BUSH: Answering Dickerson's question. No, I -- the last time those questions were asked, I really felt like it was an attempt for me to say it was a mistake to go into Iraq. And it wasn't a mistake to go into Iraq. It was the right decision to make.
I think that, John, there's going to be a lot of analysis done on the decisions on the ground in Iraq. For example, I'm fully aware that some have said it was a mistake not to put enough troops there immediately -- or more troops. I made my decision based upon the recommendations of Tommy Franks, and I still think it was the right decision to make. But history will judge.
I said the other day that a mistake was trying to train a civilian defense force and an Iraqi army at the same time, but not giving the civilian defense force enough training and tools necessary to be able to battle a group of thugs and killers. And so we adjusted.
And the point I'm trying to make to the American people in this, as you said, candid dialogue -- I hope I've been candid all along; but in the candid dialogue -- is to say, we're constantly changing our tactics to meet the changing tactics of an enemy. And that's important for our citizens to understand.
In a March 20 speech before the City Club of Cleveland in Ohio, Bush remarked upon the success of military and reconstruction efforts in the Iraqi city of Tal Afar, and acknowledged -- without getting into specifics -- that the "strategy that worked so well in Tal Afar did not emerge overnight -- it came only after much trial and error." Bush made sure to note, however, that "the strategy is working," and again reaffirmed: "The decision to remove Saddam Hussein was a difficult decision; the decision to remove Saddam Hussein was the right decision." Following the speech, Bush was asked how, after the administration's pre-war claims about Iraq's weapons programs were shown to be false, "do we restore confidence that Americans may have in their leaders and to be sure that the information they are getting now is correct." Bush replied:
BUSH: Like you, I asked that very same question, where did we go wrong on intelligence. The truth of the matter is the whole world thought that Saddam Hussein had weapons of mass destruction. It wasn't just my administration, it was the previous administration. It wasn't just the previous administration; you might remember, sir, there was a Security Council vote of 15 to nothing that said to Saddam Hussein, disclose, disarm, or face serious consequences. The basic premise was, you've got weapons. That's what we thought.

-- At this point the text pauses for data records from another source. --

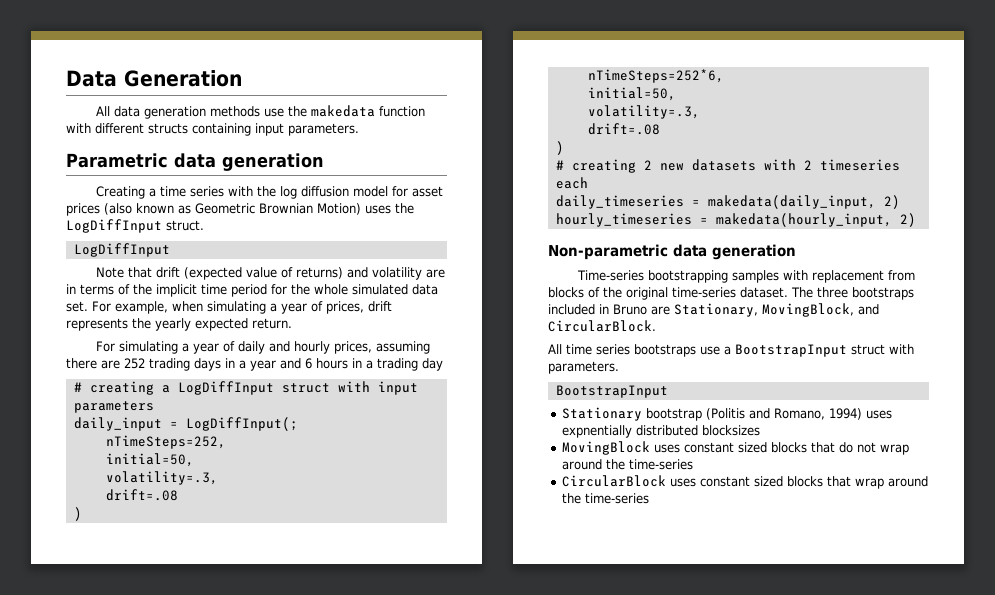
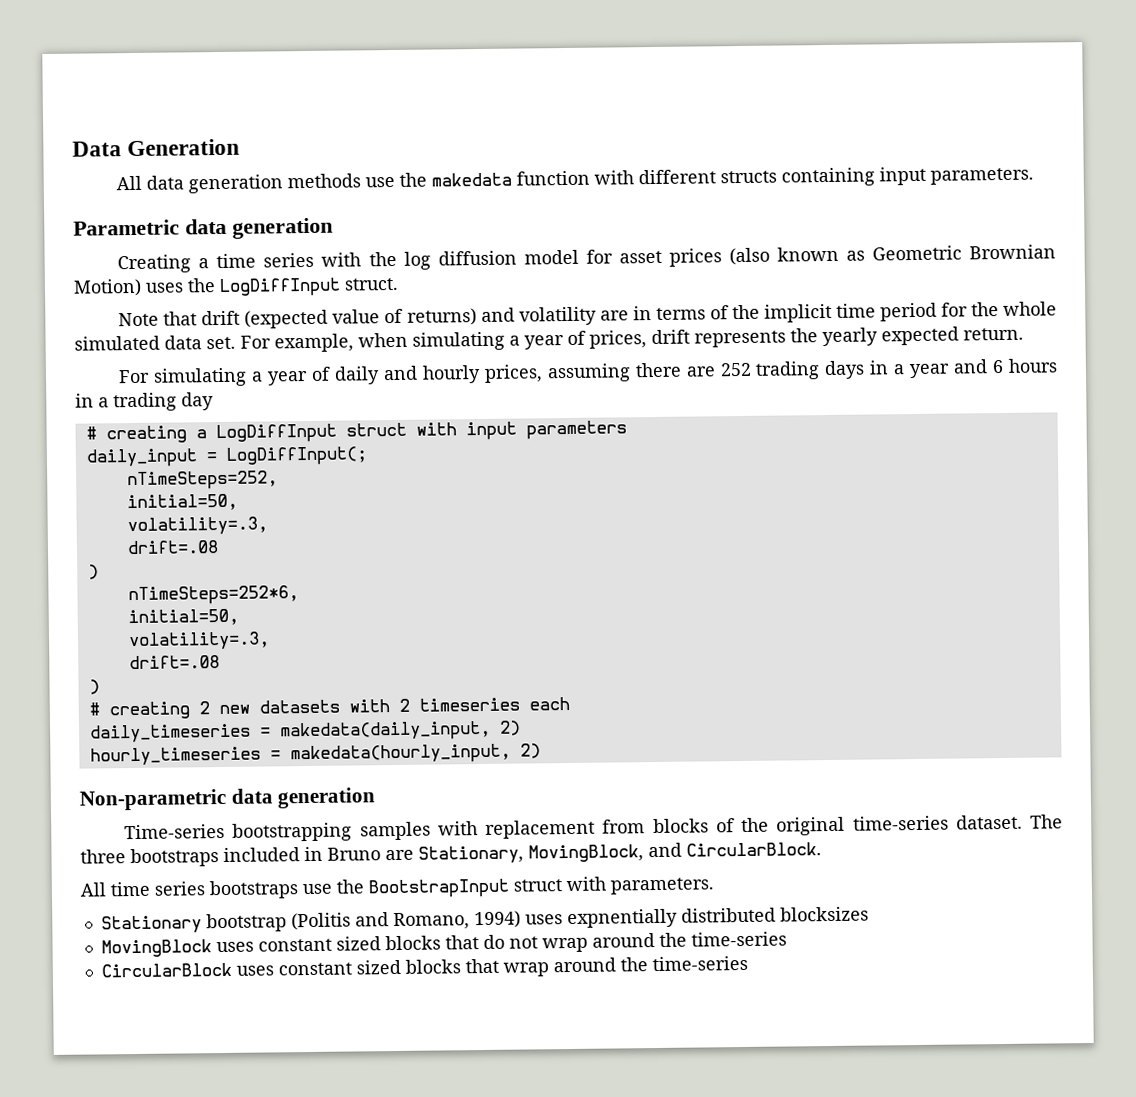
[73,243,170,257] // LogDiffInput -> (399, 284) none
[724,346,731,355] a -> [336,879,364,894] the
[555,385,668,398] // BootstrapInput -> (714, 886) none

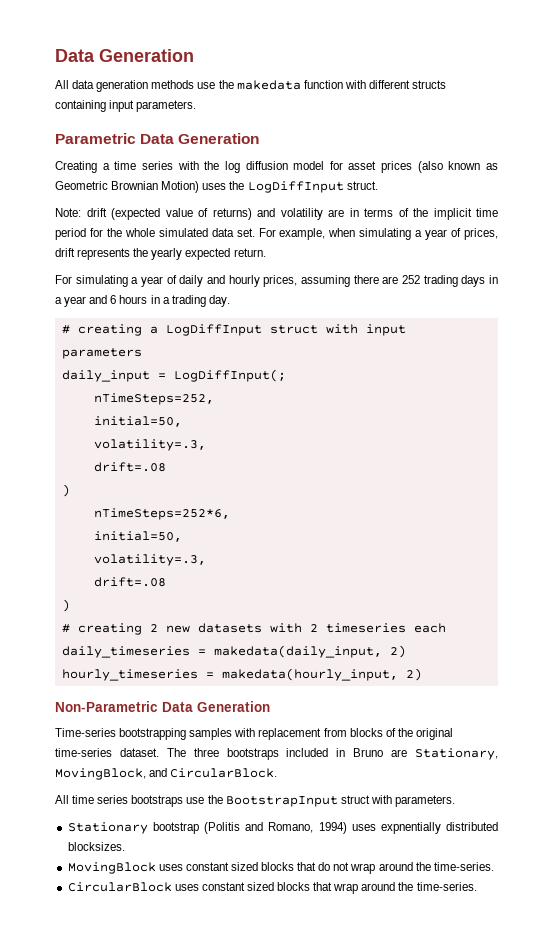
[185,217,333,239] data generation -> [140,133,260,144] Data Generation
[118,311,198,327] Note that -> [55,208,81,217] Note:
[181,392,214,411] day -> [208,295,230,307] day.
[79,787,376,811] Non-parametric data generation -> [55,701,270,712] Non-Parametric Data Generation
[779,906,869,922] blocksizes -> [67,842,125,851] blocksizes.
[690,931,787,947] time-series -> [433,862,494,871] time-series.
[651,955,748,972] time-series -> [416,882,477,891] time-series.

From the March 20 edition of MSNBC's Scarborough Country:
SCARBOROUGH: But listen a little more closely to what the major party leaders are saying. And you're going to see, there's not a dime's worth of difference between either party. President Bush supported this war. The Democrats' 2004 nominee, [Sen.] John Kerry [D-MA], supported this war. The Democrats' 2008 candidate, [Sen.] Hillary Clinton [D-NY], supported this war. Likewise, they all warned us, everyone warned us of Iraq's weapons of mass destruction. All of them of them voted for the invasion. All of them supported for the Patriot Act. All of them oppose immediate withdrawal from Iraq, and all refuse to name a date certain when American troops should come home. So what's the difference?
Well, the Democrats will tell you the president screwed up. But heck, even the president is saying he screwed up. So, again, no difference. The biggest difference seems to be the Democratic leaders are still refusing to admit that they were wrong -- wrong about voting for the war, if, in fact, it was wrong. Wrong about WMDs, wrong about giving this president a blank check to go into a war that they want their base to think they opposed.
Friends, they didn't oppose that war. And leaders like Hillary Clinton still don't oppose that war. And if you don't believe me, then try to find a quote by the New York senator calling for the withdrawal of U.S. troops. You won't find it, because it doesn't exist.